All these years later, I'd forgotten that tattoo. It's a tiny tattoo and it is something that no one would know was even there unless she was in a swim suit. The picture on the blog allowed me to smile in the dark, remembering a time when my itchy footed daughter was always just a car ride away. 

I wrote a comment explaining the symbol and moved on to another blog, just a random click. 

I ended up reading a photography blog about the nearly abandoned mining town of Chiatura, Georgia. 

As Cara and Colin endure the wait to be reunited, they find themselves looking for signs and omens, portents of luck. I think it is sweet. Before I went back to bed, I sent an IM to Cara telling her that I had my own portent: I had seen a divine sign, and had a vision of a city abandoned in Georgia. 

I left the office, closing the door behind me and as I walked into the dark hall, I prayed that prayer once again, the exact same prayer that I've been praying for the last two months. 


  1. Not sure if you know or not, but I married a woman from a different country and had to go through the Visa process.

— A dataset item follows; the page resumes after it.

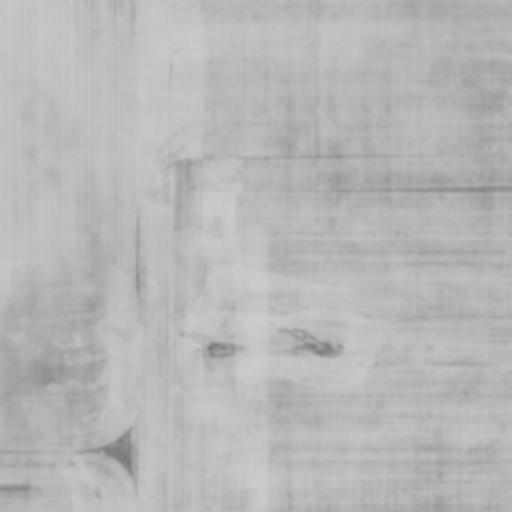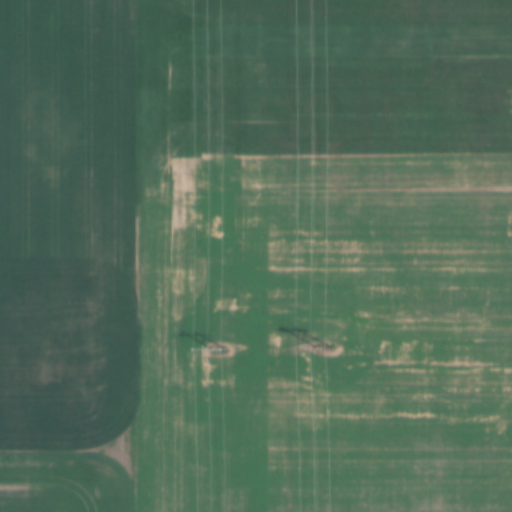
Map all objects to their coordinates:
power tower: (322, 350)
power tower: (216, 351)
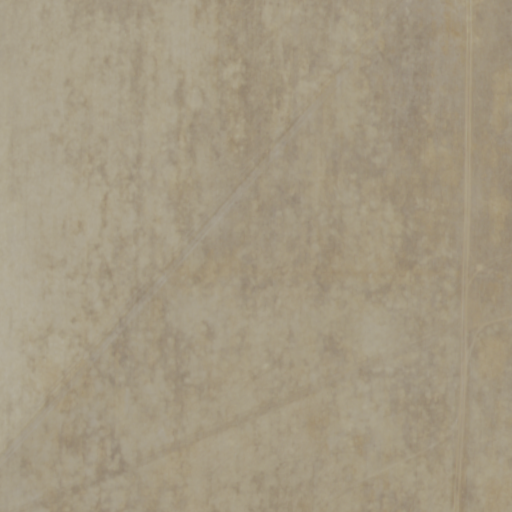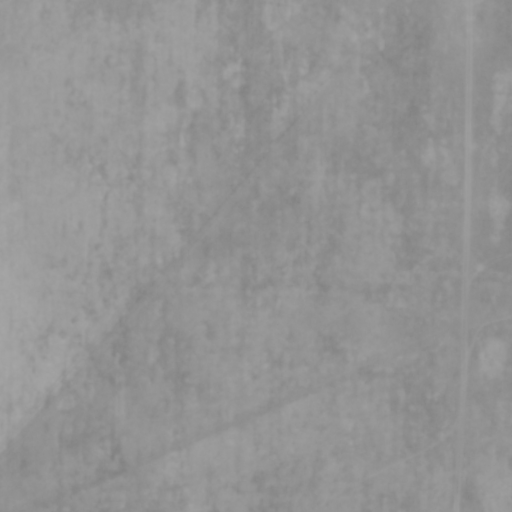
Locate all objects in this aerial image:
crop: (255, 255)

We ended up doing the fiance visa route versus the getting married first route but it was a lot of paperwork and a lot of waiting and then once the okay was given, it was a mad rush to get married per the terms of the visa. I wouldn't want to go through all that again but I'm glad I did. It has been worth it.

    One of the strengths of our marriage is that my wife and I essentially dated from over seas for three years so we got used to depending on communication. A few years later my wife did her residency and we were largely apart for another three years and again depended on communication though that time we also did quite a bit of traveling on the weekends. Both those strengthened out communication skills and have served us well over the years. I hope it does the same for your daughter.

  2. They have been together now for nearly 5 years. They are well matched, and, like your wife and yourself, they seem to have very good communication skills.

  3. I bet that prayer is pretty long because it has a lot of territory to cover!!

    Good luck to Cara.

  4. My kids were in Dubai when this all started. They were to come home the end of April and did not get out of the country to come home until the end of July. Promises were made when they could leave and than dates were changed over and over. Prayers for your daughter and her cat. and for you, mothers can imagine all kinds of things.